<<<<
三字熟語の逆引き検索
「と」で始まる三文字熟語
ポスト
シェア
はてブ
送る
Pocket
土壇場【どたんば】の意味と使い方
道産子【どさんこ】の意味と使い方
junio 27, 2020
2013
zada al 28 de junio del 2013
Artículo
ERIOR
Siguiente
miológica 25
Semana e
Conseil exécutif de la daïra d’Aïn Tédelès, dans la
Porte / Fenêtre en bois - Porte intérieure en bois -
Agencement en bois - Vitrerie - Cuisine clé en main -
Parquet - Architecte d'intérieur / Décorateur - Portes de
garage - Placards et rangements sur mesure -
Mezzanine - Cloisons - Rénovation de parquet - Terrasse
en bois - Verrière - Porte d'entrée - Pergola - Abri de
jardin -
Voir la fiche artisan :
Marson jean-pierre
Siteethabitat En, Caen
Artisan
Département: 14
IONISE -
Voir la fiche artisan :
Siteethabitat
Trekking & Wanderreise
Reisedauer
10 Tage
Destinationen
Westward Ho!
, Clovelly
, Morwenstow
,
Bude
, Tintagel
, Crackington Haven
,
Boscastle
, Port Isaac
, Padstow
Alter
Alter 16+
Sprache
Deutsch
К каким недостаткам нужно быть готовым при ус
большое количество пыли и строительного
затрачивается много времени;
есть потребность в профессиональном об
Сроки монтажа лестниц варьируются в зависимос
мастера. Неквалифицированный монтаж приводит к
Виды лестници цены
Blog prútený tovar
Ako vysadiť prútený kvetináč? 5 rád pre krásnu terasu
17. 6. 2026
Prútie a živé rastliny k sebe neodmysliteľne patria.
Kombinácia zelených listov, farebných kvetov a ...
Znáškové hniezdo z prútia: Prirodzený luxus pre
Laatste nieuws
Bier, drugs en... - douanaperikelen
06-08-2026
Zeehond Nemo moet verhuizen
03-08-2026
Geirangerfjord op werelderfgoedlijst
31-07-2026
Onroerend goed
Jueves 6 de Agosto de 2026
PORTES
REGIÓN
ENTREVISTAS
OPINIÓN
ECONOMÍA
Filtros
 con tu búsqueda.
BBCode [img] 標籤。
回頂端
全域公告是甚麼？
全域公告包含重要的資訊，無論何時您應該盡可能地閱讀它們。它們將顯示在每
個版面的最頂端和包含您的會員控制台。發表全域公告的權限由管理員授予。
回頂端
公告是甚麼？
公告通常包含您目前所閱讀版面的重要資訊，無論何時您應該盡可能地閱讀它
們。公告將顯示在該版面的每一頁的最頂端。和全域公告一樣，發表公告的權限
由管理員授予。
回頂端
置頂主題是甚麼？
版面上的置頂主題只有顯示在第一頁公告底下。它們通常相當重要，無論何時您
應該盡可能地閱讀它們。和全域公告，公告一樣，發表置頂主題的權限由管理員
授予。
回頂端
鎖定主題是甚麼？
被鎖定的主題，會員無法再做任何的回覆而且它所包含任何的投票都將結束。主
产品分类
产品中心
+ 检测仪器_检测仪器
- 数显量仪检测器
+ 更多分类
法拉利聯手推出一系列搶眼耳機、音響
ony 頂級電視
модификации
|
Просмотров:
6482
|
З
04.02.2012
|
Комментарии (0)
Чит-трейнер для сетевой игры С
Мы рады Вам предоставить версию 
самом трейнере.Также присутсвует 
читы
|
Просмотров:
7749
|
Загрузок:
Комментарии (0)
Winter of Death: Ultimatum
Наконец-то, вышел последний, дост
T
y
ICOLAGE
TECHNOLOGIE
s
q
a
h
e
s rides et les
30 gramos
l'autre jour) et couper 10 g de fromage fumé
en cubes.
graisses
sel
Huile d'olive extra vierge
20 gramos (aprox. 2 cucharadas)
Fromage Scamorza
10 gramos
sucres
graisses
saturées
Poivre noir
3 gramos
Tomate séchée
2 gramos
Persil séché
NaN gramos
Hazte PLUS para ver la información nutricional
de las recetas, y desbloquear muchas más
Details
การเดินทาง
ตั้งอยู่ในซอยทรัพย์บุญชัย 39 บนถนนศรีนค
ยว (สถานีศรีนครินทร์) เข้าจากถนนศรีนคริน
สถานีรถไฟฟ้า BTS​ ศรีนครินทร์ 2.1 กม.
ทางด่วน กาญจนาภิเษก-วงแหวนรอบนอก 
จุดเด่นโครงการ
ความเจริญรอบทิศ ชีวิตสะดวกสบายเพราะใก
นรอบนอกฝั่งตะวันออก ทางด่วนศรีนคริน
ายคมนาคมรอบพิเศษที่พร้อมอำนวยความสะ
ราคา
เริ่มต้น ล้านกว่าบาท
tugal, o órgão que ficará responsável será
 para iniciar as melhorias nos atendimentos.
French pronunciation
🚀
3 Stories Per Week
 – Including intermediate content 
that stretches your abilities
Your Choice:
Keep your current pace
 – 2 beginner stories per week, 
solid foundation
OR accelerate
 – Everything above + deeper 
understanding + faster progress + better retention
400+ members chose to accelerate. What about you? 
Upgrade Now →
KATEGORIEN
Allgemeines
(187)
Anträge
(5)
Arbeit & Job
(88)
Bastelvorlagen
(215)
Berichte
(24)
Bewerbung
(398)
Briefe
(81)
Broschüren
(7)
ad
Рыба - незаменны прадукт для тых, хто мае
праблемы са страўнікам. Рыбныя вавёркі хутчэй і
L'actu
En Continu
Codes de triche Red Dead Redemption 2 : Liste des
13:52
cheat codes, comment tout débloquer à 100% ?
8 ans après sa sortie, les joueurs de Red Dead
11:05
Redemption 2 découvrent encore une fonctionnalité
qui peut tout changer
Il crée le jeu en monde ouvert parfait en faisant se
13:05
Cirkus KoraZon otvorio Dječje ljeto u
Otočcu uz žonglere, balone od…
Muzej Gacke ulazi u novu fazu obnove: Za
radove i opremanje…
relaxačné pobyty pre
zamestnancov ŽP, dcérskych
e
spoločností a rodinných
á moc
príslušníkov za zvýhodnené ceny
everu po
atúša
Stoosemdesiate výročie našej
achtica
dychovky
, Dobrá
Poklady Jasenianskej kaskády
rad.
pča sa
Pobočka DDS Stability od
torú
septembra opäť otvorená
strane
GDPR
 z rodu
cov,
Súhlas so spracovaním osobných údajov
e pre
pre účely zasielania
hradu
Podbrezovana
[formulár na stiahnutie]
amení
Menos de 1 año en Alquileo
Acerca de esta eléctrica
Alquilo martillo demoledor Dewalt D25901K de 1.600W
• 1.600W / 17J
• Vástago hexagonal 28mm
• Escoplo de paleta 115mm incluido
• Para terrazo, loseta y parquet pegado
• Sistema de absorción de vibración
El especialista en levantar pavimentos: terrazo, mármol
>>>>
■ **Job**: Reproduce exactly the stretch of the material above that starts at the line with "公告通常包含您目前所閱讀版面的重要資訊，無論何時您應該盡可能地閱讀它" and ends at the line with "understanding + faster", both included, and nothing else.

■ **Finished task**:
公告通常包含您目前所閱讀版面的重要資訊，無論何時您應該盡可能地閱讀它
們。公告將顯示在該版面的每一頁的最頂端。和全域公告一樣，發表公告的權限
由管理員授予。
回頂端
置頂主題是甚麼？
版面上的置頂主題只有顯示在第一頁公告底下。它們通常相當重要，無論何時您
應該盡可能地閱讀它們。和全域公告，公告一樣，發表置頂主題的權限由管理員
授予。
回頂端
鎖定主題是甚麼？
被鎖定的主題，會員無法再做任何的回覆而且它所包含任何的投票都將結束。主
产品分类
产品中心
+ 检测仪器_检测仪器
- 数显量仪检测器
+ 更多分类
法拉利聯手推出一系列搶眼耳機、音響
ony 頂級電視
модификации
|
Просмотров:
6482
|
З
04.02.2012
|
Комментарии (0)
Чит-трейнер для сетевой игры С
Мы рады Вам предоставить версию 
самом трейнере.Также присутсвует 
читы
|
Просмотров:
7749
|
Загрузок:
Комментарии (0)
Winter of Death: Ultimatum
Наконец-то, вышел последний, дост
T
y
ICOLAGE
TECHNOLOGIE
s
q
a
h
e
s rides et les
30 gramos
l'autre jour) et couper 10 g de fromage fumé
en cubes.
graisses
sel
Huile d'olive extra vierge
20 gramos (aprox. 2 cucharadas)
Fromage Scamorza
10 gramos
sucres
graisses
saturées
Poivre noir
3 gramos
Tomate séchée
2 gramos
Persil séché
NaN gramos
Hazte PLUS para ver la información nutricional
de las recetas, y desbloquear muchas más
Details
การเดินทาง
ตั้งอยู่ในซอยทรัพย์บุญชัย 39 บนถนนศรีนค
ยว (สถานีศรีนครินทร์) เข้าจากถนนศรีนคริน
สถานีรถไฟฟ้า BTS​ ศรีนครินทร์ 2.1 กม.
ทางด่วน กาญจนาภิเษก-วงแหวนรอบนอก 
จุดเด่นโครงการ
ความเจริญรอบทิศ ชีวิตสะดวกสบายเพราะใก
นรอบนอกฝั่งตะวันออก ทางด่วนศรีนคริน
ายคมนาคมรอบพิเศษที่พร้อมอำนวยความสะ
ราคา
เริ่มต้น ล้านกว่าบาท
tugal, o órgão que ficará responsável será
 para iniciar as melhorias nos atendimentos.
French pronunciation
🚀
3 Stories Per Week
 – Including intermediate content 
that stretches your abilities
Your Choice:
Keep your current pace
 – 2 beginner stories per week, 
solid foundation
OR accelerate
 – Everything above + deeper 
understanding + faster progress + better retention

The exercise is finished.